Ainsi, au nom de la foi, la chaîne de l’esclavage mental est ranimée dans les consciences, alors même que les fers sont brisés aux pieds et aux mains. Au nom de la foi, des prédateurs déguisés en agneaux se muent en loups insatiables pour dévorer l’âme des esprits naïfs. Au nom de la foi, des valeurs humaines séculaires sont saccagées de manière insidieuse par ceux qui prétendent les sacraliser, le tout sous les acclamations fanatiques d’esprits qui se complaisent dans l’ignorance. Au nom de la foi, des mains faussement providentielles pillent les maigres ressources des pauvres. Au nom de la foi, bien des intelligences qui devraient s’éveiller pour bâtir l’Afrique sont plongées dans une léthargie mystique et suicidaire.
La récente visite du pape Léon XIV en Afrique révèle ce délitement de la dignité chez certains Africains.
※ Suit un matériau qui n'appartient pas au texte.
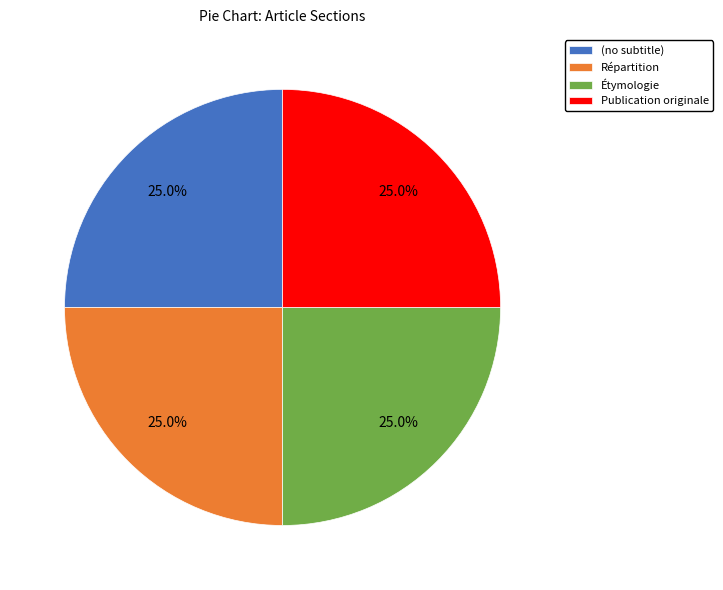

Does any single category account for the majority?

No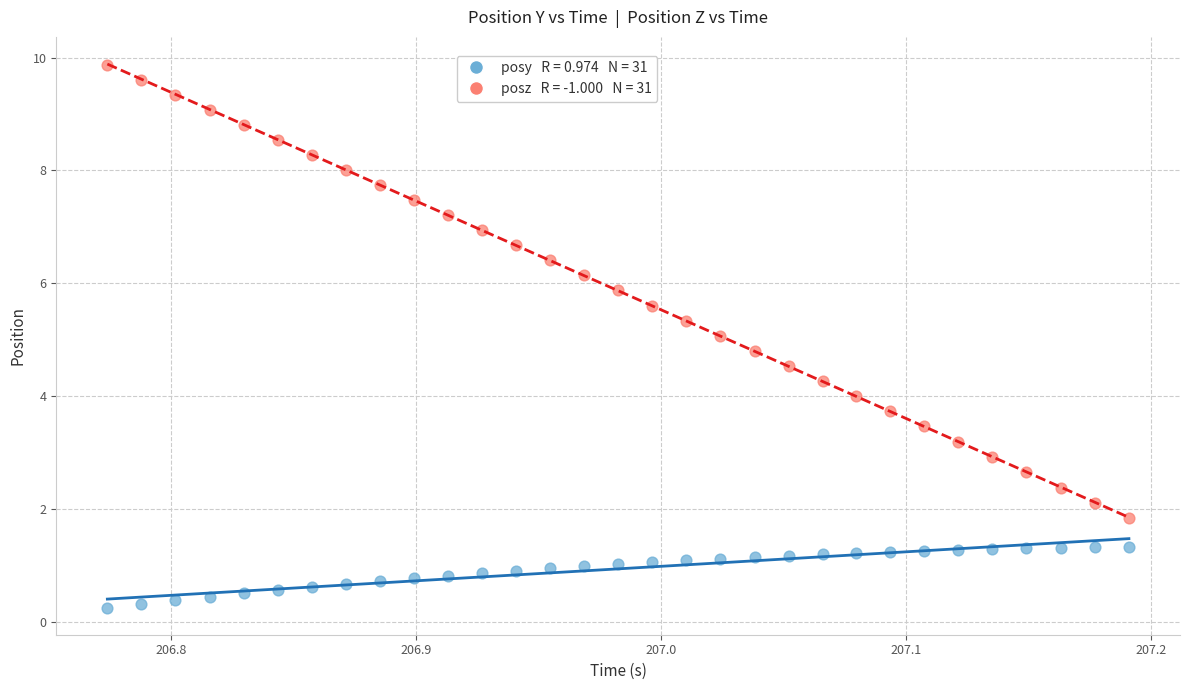

Across all data points, what is the range of Y values (max minus min)?

9.6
Au Cameroun, l’on a vu des femmes s’humilier jusqu’à lécher le sol foulé par les chaussures du souverain pontife. S’agit-il là d’une authentique dévotion ou de la manifestation d’une névrose collective non maîtrisée ? Ce spectacle désolant rappelle les nombreuses scènes d’aliénation que l’on observe chez certaines ouailles dans divers lieux de culte, où l’humain s’efface derrière le fétichisme.
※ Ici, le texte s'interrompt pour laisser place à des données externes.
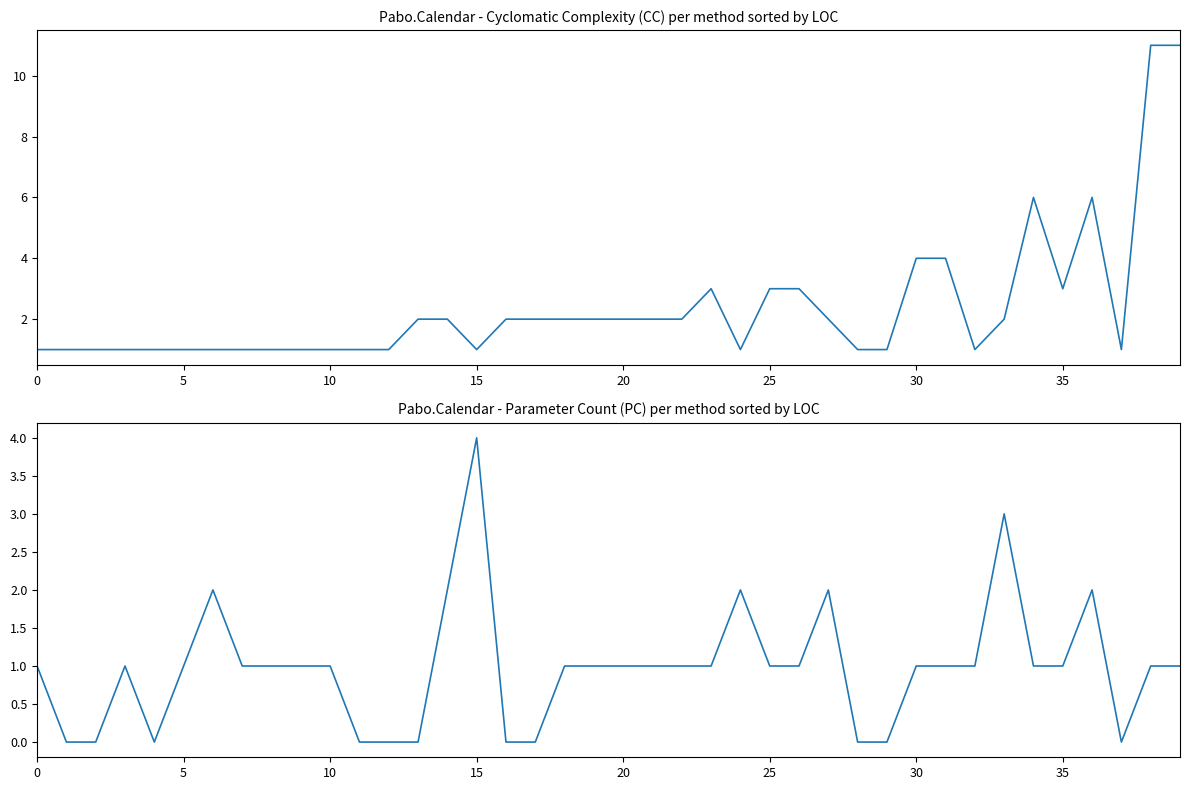

At which category is the sum across all series the highest?

38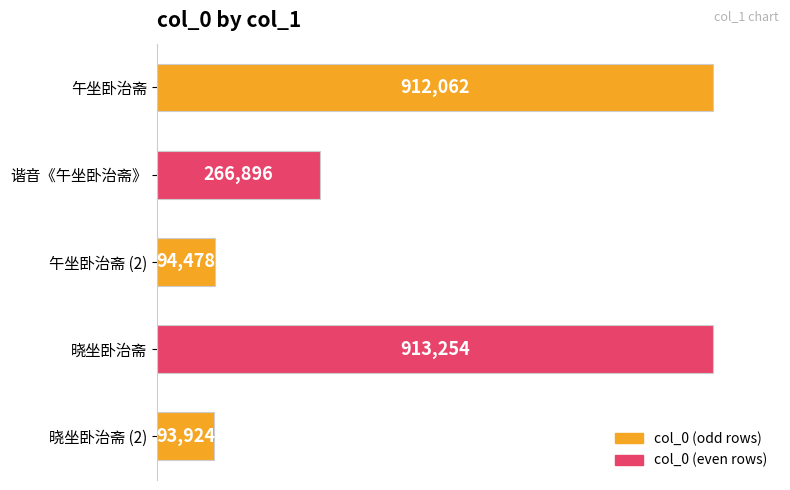

Does the chart contain any negative values?

No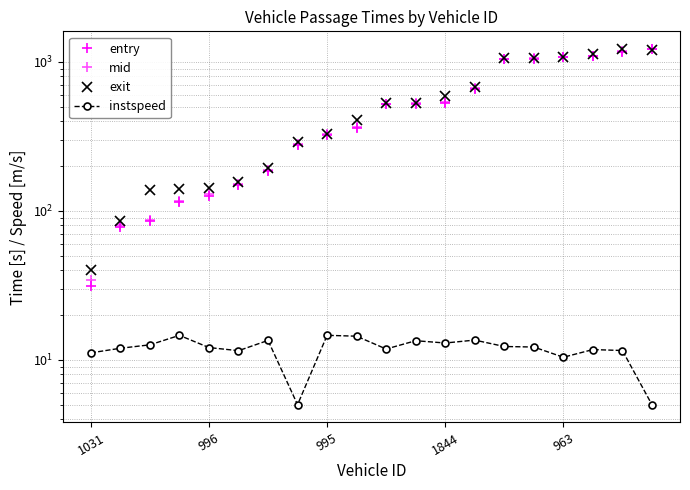

True or false: entry and instspeed cross at least once.

False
Il n’est donc pas rare, sous nos cieux, de voir des femmes incapables de la moindre courtoisie envers leur époux, mais totalement asservies à la volonté de leurs gourous. On y voit des enfants rebelles à leurs parents, qu’ils stigmatisent comme sorciers, mais courant derrière des hommes dits « oints » pour mendier une onction illusoire. Elles sont légion, ces femmes qui se font extorquer leurs biens et leur dignité sexuelle par des marchands de miracles qui savent majestueusement instrumentaliser la peur pour maintenir leur auditoire sous un joug psychologique permanent. Des gourous qui exigent la génuflexion de leurs fidèles comme gage de sainteté. De nombreux rituels de « purification » ne sont plus que des parodies de piété se terminant en ébats charnels dans des recoins insolites, entre guides spirituels pervertis et une foule en quête de sacré qui finit dans la déchéance.
Ainsi, la foi en Afrique se révèle aujourd’hui plus ténébreuse que lumineuse, dépouillant l’homme de son humanité et de sa raison sous le prétexte fallacieux de le rapprocher d’une divinité qu’il ne comprend plus.